Si la intención de estas palabras había sido la de infundir algún temor en el alma de Wulfric, no lo lograron en absoluto. Éste se limitó a echar hacia atrás la cabeza y soltar una carcajada según eran traducidas.

Los ojos atentos de sor Fidelma no habían dejado de vigilar no sólo a Wulfric, sino también a sus compañeros, que habían presenciado la conversación acariciando sus arcos, dirigiendo ocasionales miradas a su jefe como si pretendieran anticiparse a sus órdenes. Sintió que había llegado la hora de mostrarse prudente. Entonces espoleó a su caballo, seguida por el hermano Taran, ostensiblemente aliviado, y el resto de sus compañeros. Moderó a propósito el paso de su montura: la prisa no haría más que revelar miedo, que era lo último que debía mostrar ante un pendenciero como era sin duda Wulfric.

Para su sorpresa, nadie hizo ademán alguno de detenerla. Wulfric y sus hombres se limitaron a observarlos mientras se alejaban, dejando escapar alguna que otra risa. Momentos después, cuando habían puesto la suficiente distancia entre ellos y la banda de Wulfric, que se había quedado en la encrucijada, Fidelma volvió la cabeza en dirección a Taran:

– No hay duda de que éste es un país pagano muy extraño. Creía que era Oswio quien gobernaba Northumbria de manera pacífica y satisfactoria.

Fue la hermana Gwid la que respondió a Fidelma. Al igual que el hermano Taran, era oriunda de la tierra de los cruthin septentrionales, conocidos por muchos con el nombre de pictos. Conocía las costumbres y la lengua de Northumbria, pues había vivido durante años dentro de sus fronteras como cautiva.

– Aún os quedan muchas cosas que aprender de este lugar salvaje, hermana Fidelma -empezó a decir.

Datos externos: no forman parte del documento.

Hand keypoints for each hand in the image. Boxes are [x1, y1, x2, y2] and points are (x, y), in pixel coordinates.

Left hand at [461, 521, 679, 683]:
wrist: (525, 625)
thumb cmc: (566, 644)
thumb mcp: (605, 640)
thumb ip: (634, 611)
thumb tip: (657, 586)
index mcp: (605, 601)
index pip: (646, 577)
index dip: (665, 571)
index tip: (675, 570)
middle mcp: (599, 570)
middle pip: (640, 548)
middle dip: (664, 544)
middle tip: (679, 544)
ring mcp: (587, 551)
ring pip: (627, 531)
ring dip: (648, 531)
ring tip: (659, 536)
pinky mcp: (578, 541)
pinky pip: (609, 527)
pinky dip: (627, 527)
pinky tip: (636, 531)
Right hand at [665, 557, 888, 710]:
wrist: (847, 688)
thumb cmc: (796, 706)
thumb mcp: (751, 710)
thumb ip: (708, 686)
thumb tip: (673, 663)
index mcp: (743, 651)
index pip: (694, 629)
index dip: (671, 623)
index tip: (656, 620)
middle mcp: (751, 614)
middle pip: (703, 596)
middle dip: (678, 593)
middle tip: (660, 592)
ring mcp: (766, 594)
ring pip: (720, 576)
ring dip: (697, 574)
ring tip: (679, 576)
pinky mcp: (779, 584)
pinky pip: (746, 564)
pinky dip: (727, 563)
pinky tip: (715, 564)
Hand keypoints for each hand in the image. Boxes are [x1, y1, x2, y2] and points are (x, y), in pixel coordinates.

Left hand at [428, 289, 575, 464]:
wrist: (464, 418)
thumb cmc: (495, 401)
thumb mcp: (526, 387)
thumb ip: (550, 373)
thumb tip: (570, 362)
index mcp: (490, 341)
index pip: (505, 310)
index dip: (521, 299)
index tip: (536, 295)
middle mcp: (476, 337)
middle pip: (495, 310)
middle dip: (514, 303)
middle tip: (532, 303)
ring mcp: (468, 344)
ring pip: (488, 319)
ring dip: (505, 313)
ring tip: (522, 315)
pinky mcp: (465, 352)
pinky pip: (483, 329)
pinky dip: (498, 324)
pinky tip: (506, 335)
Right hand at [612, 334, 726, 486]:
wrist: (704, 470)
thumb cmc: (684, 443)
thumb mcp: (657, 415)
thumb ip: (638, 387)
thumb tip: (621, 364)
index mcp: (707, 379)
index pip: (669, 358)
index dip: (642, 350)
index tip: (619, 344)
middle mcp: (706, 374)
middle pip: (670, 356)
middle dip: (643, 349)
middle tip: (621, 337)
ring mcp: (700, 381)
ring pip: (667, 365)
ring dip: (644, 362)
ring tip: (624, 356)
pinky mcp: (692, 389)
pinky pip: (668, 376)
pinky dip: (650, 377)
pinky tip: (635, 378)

Sin embargo, la condescendencia que impregnaba su voz desapareció cuando sus ojos toparon con la vehemente mirada de Fidelma:

– Ponedme al corriente, pues.

– Bien -repuso Gwid con aire algo más contrito-. Northumbria fue colonizada, tiempo atrás, por los anglos. Éstos no son diferentes de los sajones que habitan el sur de esta tierra; es decir, que su lengua era la misma y adoraban a las mismas deidades extravagantes hasta que nuestros misioneros comenzaron a predicar la palabra del Dios verdadero. En este lugar se establecieron dos reinos: Bernicia, al norte, y Deira, al sur. Hace sesenta años, los dos reinos se unieron en uno, del que hoy es rey Oswio. Sin embargo, éste permite a su hijo, Alhfrith, que ejerza como reyezuelo de Deira, la provincia meridional. ¿No es así, hermano Taran?